#### What the task asks:
Look through the data for the string "GymFloor". Copy every line where it is found.

══ Recorded data ══

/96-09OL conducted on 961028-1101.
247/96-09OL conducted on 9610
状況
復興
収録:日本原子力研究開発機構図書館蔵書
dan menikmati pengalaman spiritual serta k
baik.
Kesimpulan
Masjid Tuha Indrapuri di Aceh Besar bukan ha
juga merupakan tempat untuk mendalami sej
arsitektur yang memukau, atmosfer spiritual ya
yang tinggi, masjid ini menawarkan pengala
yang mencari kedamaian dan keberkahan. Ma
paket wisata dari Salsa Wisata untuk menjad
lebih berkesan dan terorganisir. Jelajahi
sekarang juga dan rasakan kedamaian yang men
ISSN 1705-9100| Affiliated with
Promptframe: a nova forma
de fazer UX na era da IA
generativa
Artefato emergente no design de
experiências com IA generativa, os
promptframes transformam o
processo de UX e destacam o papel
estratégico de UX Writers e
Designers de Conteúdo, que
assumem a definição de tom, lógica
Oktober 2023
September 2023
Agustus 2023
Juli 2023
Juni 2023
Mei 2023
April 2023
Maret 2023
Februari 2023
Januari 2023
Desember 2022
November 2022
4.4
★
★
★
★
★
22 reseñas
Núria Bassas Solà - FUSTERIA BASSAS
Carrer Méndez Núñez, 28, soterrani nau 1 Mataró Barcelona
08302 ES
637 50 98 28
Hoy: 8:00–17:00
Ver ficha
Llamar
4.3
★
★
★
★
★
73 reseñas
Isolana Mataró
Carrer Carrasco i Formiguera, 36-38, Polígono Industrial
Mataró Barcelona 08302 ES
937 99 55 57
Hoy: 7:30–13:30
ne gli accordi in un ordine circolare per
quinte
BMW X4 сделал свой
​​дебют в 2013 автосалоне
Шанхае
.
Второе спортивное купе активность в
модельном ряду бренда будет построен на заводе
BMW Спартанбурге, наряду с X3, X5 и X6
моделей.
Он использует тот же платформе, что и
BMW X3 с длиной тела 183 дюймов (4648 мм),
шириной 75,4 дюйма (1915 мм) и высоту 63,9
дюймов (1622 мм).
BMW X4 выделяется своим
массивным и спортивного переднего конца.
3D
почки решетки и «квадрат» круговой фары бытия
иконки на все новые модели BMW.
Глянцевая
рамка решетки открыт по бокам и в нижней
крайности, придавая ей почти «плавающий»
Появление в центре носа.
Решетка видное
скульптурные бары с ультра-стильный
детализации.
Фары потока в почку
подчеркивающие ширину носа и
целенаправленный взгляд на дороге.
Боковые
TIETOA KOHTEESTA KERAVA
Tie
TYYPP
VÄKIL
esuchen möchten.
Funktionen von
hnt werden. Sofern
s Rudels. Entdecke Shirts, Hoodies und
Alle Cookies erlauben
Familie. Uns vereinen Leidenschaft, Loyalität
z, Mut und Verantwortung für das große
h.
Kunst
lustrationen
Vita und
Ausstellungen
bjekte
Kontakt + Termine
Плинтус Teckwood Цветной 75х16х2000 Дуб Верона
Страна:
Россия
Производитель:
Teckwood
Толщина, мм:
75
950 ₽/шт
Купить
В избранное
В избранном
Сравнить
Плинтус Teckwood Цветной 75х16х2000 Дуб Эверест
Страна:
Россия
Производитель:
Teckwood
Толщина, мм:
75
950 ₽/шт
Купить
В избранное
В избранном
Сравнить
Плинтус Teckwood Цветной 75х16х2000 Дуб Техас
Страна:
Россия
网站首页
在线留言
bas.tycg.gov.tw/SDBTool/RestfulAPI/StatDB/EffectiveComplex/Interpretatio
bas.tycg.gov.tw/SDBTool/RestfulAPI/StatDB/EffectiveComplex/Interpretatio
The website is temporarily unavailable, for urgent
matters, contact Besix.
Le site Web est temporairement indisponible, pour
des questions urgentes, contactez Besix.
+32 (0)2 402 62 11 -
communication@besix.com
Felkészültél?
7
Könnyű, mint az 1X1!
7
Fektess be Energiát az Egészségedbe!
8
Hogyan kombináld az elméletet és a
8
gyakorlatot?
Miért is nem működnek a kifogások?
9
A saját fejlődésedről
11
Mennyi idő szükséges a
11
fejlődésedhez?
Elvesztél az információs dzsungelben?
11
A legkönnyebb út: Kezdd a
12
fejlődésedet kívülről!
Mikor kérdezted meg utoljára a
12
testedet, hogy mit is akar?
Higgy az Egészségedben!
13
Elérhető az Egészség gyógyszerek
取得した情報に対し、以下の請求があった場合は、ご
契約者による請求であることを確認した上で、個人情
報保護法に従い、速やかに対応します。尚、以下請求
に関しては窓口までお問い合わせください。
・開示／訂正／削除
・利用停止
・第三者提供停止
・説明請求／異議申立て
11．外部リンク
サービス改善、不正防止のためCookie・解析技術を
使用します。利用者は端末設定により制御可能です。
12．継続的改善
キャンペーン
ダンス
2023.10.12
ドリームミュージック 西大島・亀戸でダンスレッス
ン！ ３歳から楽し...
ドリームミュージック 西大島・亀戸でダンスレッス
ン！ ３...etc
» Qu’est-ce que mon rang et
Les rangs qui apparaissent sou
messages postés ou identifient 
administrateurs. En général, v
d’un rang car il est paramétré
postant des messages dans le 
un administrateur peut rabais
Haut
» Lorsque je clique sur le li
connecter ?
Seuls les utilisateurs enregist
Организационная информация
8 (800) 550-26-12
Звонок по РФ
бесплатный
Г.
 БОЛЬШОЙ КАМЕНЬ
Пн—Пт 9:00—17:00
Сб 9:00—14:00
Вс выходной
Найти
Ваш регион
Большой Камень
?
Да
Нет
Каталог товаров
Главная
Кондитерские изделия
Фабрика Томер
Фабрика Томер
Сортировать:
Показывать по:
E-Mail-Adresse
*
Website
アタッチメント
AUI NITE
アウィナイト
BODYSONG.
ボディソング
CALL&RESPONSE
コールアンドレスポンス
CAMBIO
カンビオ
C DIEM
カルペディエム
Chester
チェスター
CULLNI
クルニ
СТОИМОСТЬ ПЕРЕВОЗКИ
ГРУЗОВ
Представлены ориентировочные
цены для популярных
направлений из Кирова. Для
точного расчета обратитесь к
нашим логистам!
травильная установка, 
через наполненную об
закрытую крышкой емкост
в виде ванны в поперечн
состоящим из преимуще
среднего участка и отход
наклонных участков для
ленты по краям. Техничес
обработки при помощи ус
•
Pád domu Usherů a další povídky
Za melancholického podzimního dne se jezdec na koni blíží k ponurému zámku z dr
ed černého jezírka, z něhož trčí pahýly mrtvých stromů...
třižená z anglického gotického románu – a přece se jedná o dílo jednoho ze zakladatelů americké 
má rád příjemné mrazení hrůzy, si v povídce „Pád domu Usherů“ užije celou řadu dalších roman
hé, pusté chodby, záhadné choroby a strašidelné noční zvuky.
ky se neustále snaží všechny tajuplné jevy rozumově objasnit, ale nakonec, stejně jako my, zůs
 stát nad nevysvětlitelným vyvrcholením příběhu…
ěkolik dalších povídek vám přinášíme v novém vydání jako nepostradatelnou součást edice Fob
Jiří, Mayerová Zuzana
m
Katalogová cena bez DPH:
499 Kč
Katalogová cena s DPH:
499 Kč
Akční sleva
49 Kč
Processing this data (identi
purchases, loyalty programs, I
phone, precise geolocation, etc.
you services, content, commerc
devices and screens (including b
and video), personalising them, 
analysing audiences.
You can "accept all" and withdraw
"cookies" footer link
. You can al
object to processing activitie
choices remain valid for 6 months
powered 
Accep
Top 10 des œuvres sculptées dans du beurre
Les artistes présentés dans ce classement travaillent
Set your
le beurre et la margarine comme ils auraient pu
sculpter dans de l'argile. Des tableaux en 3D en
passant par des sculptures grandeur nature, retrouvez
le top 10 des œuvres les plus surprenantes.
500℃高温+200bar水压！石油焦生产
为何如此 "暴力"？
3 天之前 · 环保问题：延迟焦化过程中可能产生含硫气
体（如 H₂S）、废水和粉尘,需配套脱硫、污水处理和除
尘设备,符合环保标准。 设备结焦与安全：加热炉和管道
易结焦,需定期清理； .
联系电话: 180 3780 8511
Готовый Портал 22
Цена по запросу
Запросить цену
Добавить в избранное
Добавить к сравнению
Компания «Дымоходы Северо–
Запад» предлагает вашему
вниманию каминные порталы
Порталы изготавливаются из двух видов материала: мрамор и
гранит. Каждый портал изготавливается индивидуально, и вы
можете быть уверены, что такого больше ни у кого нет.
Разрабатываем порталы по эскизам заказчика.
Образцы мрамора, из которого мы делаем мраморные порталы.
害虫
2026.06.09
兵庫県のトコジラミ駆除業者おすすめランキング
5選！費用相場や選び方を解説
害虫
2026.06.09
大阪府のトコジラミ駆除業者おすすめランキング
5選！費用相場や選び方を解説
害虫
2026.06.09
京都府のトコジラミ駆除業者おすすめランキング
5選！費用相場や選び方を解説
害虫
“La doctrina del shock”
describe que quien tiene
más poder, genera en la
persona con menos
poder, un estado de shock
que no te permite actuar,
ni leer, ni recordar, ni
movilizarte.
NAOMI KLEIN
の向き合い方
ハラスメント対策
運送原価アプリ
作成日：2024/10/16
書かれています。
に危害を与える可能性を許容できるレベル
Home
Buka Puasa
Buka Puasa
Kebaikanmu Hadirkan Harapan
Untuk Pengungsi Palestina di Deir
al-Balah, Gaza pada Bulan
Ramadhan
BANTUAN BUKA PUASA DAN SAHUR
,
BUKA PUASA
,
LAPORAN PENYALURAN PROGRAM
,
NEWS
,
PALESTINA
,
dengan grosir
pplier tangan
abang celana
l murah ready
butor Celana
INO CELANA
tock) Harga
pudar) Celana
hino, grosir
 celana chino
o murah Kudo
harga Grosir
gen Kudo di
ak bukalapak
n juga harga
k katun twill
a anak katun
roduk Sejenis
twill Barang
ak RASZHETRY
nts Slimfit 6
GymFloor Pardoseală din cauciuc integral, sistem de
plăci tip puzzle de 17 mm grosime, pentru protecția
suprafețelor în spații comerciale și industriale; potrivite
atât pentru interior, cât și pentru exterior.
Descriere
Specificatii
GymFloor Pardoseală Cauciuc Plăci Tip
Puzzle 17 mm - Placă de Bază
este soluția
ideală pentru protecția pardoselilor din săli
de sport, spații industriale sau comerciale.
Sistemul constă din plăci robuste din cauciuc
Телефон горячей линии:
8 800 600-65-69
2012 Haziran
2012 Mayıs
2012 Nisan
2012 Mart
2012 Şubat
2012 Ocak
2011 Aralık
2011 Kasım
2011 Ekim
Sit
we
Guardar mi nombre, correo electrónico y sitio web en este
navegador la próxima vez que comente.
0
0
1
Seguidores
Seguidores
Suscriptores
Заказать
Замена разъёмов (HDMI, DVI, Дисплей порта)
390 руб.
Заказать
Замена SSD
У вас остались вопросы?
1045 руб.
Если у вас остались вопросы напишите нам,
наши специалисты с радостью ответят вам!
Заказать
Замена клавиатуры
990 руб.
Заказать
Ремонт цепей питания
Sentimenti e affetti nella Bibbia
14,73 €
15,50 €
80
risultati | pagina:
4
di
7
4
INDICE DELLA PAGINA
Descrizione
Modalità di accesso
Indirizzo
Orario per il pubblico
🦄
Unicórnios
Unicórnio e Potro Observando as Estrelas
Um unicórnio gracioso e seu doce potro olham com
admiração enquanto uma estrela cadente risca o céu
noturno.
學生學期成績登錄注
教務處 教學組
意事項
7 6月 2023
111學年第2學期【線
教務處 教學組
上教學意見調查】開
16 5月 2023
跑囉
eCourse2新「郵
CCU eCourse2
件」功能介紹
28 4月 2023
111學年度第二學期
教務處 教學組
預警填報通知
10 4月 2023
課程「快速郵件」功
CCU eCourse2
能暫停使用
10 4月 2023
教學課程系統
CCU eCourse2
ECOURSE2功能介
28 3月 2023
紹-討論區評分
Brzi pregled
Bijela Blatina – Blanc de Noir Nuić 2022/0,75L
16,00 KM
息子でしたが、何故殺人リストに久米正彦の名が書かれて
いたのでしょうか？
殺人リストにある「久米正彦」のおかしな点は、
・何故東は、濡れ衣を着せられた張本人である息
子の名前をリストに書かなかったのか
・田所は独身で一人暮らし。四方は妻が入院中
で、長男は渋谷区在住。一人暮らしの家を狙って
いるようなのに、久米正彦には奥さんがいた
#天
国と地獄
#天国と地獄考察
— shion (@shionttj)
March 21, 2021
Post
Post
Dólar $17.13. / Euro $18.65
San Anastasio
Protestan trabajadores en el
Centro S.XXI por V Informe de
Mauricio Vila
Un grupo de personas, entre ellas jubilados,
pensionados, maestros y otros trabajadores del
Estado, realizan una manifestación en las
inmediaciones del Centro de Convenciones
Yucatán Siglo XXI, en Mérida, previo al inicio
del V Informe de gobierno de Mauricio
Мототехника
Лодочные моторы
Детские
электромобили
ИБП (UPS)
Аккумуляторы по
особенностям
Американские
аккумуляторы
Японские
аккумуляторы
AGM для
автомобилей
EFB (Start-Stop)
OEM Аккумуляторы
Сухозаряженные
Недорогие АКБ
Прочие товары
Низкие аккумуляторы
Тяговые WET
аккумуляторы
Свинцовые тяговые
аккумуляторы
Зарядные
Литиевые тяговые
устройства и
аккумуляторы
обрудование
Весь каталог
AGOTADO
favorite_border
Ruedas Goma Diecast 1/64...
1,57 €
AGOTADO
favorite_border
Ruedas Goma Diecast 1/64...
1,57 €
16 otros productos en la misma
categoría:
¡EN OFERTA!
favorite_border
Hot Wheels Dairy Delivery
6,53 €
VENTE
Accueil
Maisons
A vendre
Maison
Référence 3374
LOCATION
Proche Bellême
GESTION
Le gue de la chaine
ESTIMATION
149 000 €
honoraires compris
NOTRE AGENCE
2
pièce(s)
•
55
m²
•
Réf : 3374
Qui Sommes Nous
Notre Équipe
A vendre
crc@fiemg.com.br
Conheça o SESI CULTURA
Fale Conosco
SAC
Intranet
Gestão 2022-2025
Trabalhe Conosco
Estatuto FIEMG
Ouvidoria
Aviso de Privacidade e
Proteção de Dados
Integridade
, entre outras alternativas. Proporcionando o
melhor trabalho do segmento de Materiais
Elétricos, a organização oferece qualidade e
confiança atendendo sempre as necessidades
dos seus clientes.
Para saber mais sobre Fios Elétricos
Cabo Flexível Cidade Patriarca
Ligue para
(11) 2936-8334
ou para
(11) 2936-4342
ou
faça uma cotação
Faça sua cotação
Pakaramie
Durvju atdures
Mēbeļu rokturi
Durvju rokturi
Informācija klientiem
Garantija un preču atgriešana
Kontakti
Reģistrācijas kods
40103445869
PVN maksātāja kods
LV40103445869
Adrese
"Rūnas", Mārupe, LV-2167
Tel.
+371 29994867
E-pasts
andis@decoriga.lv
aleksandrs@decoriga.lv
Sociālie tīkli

═══

#### Written reply:
GymFloor Pardoseală din cauciuc integral, sistem de
GymFloor Pardoseală Cauciuc Plăci Tip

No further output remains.